Ondes de choc

Du bout des lèvres

Je ne sais pas si vous êtes comme moi, mais parfois, je trouve qu’on vit dans un monde loud, heavy. Tout le monde chiale, tout le monde gueule, personne n’est content.

C’est à qui va crier le plus fort, qui va faire le plus de vagues. Qui va sortir la plus grosse énormité.

Plus vous êtes susceptible de grimper aux rideaux et de péter les plombs, plus on vous récompensera. On n’a qu’à regarder combien le doc Mailloux a été payé pour passer à Tout le monde en parle pour s’en convaincre. Pourquoi on l’a payé si cher? Simple: parce qu’on savait qu’il allait livrer. Quand vous avez le doc Mailloux assis à votre table, vous êtes sûr que tout le monde, le lendemain, en parlera. En bien ou en mal.

Je ne blâme personne. C’est la façon dont fonctionne le merveilleux monde des médias. Quand vous nagez dans une mer de 456 canaux, la seule façon de vous faire remarquer est de crier à pleins poumons et de grimper sur la table.

Vous êtes allé au cinéma, récemment? Le son est au max, les chaises vibrent, le p’tit gars qui présente le film en avant gueule dans le micro. Dès que la lumière baisse un peu, un petit film vous annonce que la Super Méga Production que vous allez voir est en Dolby Super Stéréo Digital.

"WAM! BAM! KERPLUNK! PATOW! SCHLAWINK!"

Ça ne fait pas cinq minutes que vous êtes assis dans la salle que déjà, vos tympans résonnent.

L’ère est au cynisme, à l’engueulade, au crêpage de chignon, aux effets spéciaux tonitruants et aux insultes faciles. Un tel est un écœurant, l’autre, une pute.

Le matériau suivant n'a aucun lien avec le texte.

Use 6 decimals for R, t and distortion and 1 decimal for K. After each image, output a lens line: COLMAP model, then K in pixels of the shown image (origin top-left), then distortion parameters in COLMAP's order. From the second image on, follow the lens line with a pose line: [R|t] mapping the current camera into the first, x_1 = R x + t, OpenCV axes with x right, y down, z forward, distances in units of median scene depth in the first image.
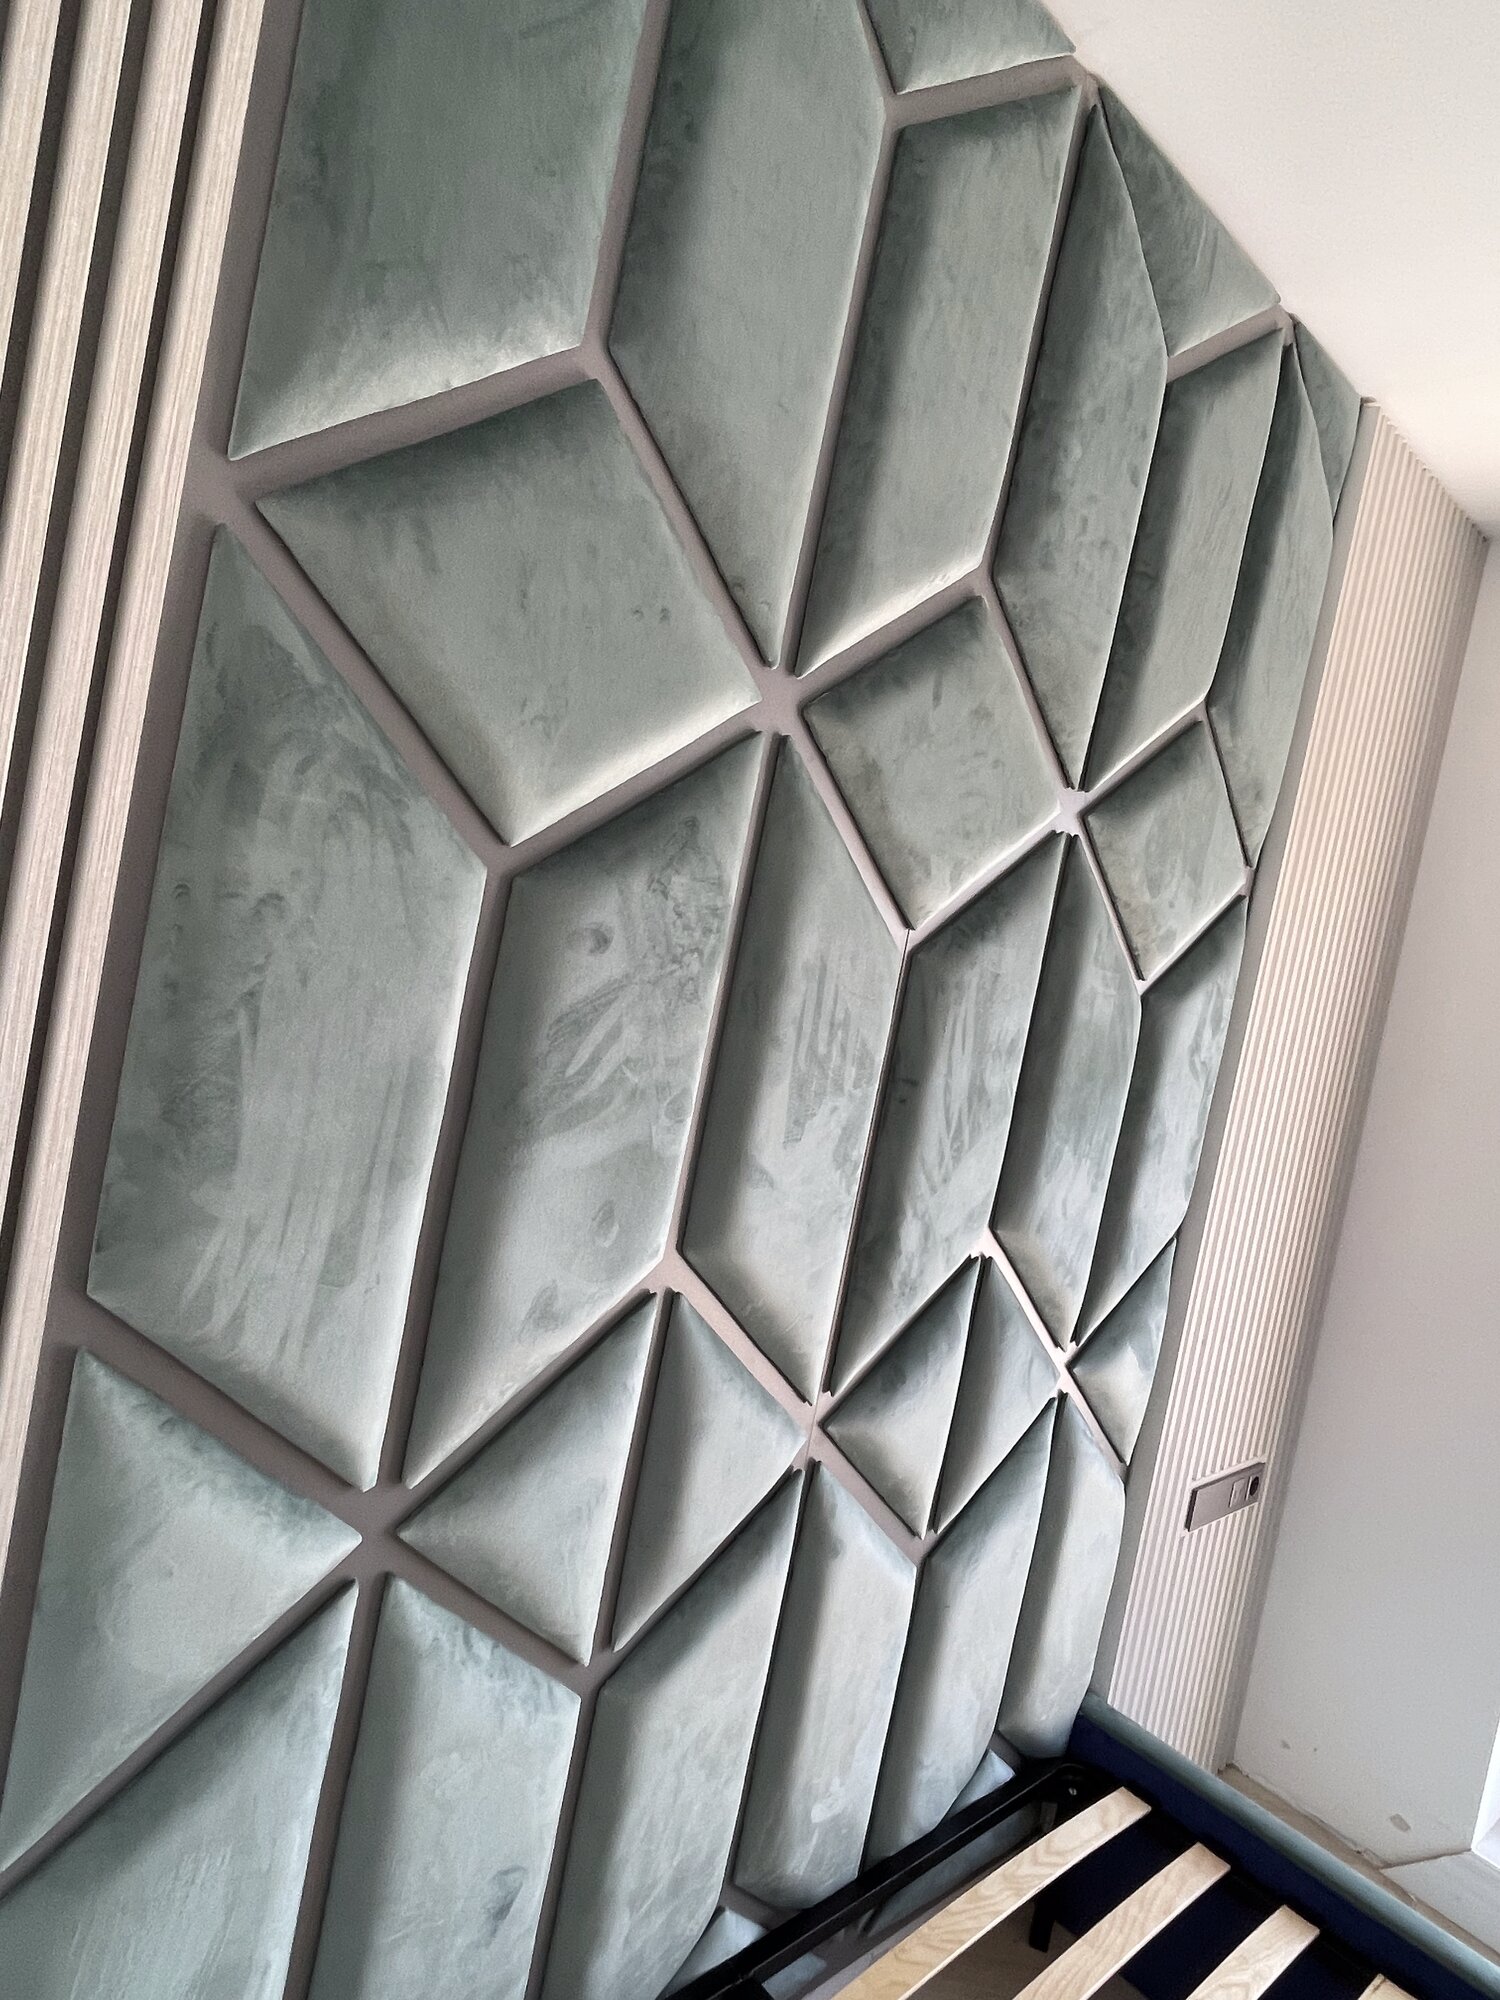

On a toujours le piton du volume au max, et les nerfs à fleur de peau.

Il y a des nids-de-poule dans ta rue? Ne m’en parle pas, c’est l’enfer!

Tout de suite, le mot qui choque, l’expression ultime. Tu penches un petit peu à droite? T’es un facho, un nazi! Tu penches un peu à gauche? T’es un communiste, un stalinien!

Et quand un gala ne nous offre pas notre dose quotidienne de scandale, de bitchage et d’arrogance, on dit qu’il était plate, et on exige la tête de son animateur sur un plateau d’argent. On veut du sang! De la salive! Des émotions fortes!

Pourquoi se contenter de vivre à 110 % quand on peut vivre à 111 %?

Heureusement, il y en a qui résistent au tumulte.

Regardez ce qui se passe en musique, par exemple. Je pense que je n’ai jamais autant entendu parler d’amour et de tendresse que ces deux, trois dernières années.

De Mara Tremblay à Marc Déry, en passant par Daniel Grenier, Catherine Durand, Dumas, Chloé Sainte-Marie et Charles Dubé (pour ne nommer que ceux-là), on ne compte plus le nombre d’auteurs-compositeurs-interprètes qui abordent le monde du bout des lèvres.

Au monde Hi-Fi Super Stéréo Dolby actuel, ils opposent un monde Lo-Fi.

Petite guitare sèche, petits mots doux, climat ouaté, musique doudoune. Ils parlent de soleil, d’amour, de regards tendres, de petits dimanches après-midi passés à "vegger" dans le lit, un café à la main…

Certains ont tellement peur de nous déranger qu’ils ont juste un petit filet de voix de rien du tout.

Dieu que ça fait du bien!

Dans les années 70, les punks se révoltaient contre l’univers rose bonbon des hippies en cassant la baraque et en foutant le feu à leur guitare.

Aujourd’hui, c’est l’inverse. Les jeunes artistes protestent contre le cynisme et le bruit ambiants en chuchotant et en marchant sur le bout des pieds. Tu veux entendre ce que j’ai à te dire? Alors, écoute. Tends l’oreille. Ouvre ton cœur. Laisse tes opinions au vestiaire.

Il est bel et bien fini, le temps des cathédrales. Aujourd’hui, l’heure est aux petites chapelles.

On a tellement voulu aller dans l’émotion avec un grand É qu’on a fini par ne plus rien ressentir.

Contrairement aux chanteuses et chanteurs à voix qui veulent toujours aller un peu plus haut, un peu plus loin, ces nouveaux artistes n’ont qu’une ambition: chanter un peu plus doucement.

Et être un peu plus proches.

Ils sont le jus d’orange de nos lendemains de veille. Le baiser réconciliant de nos lendemains de crise.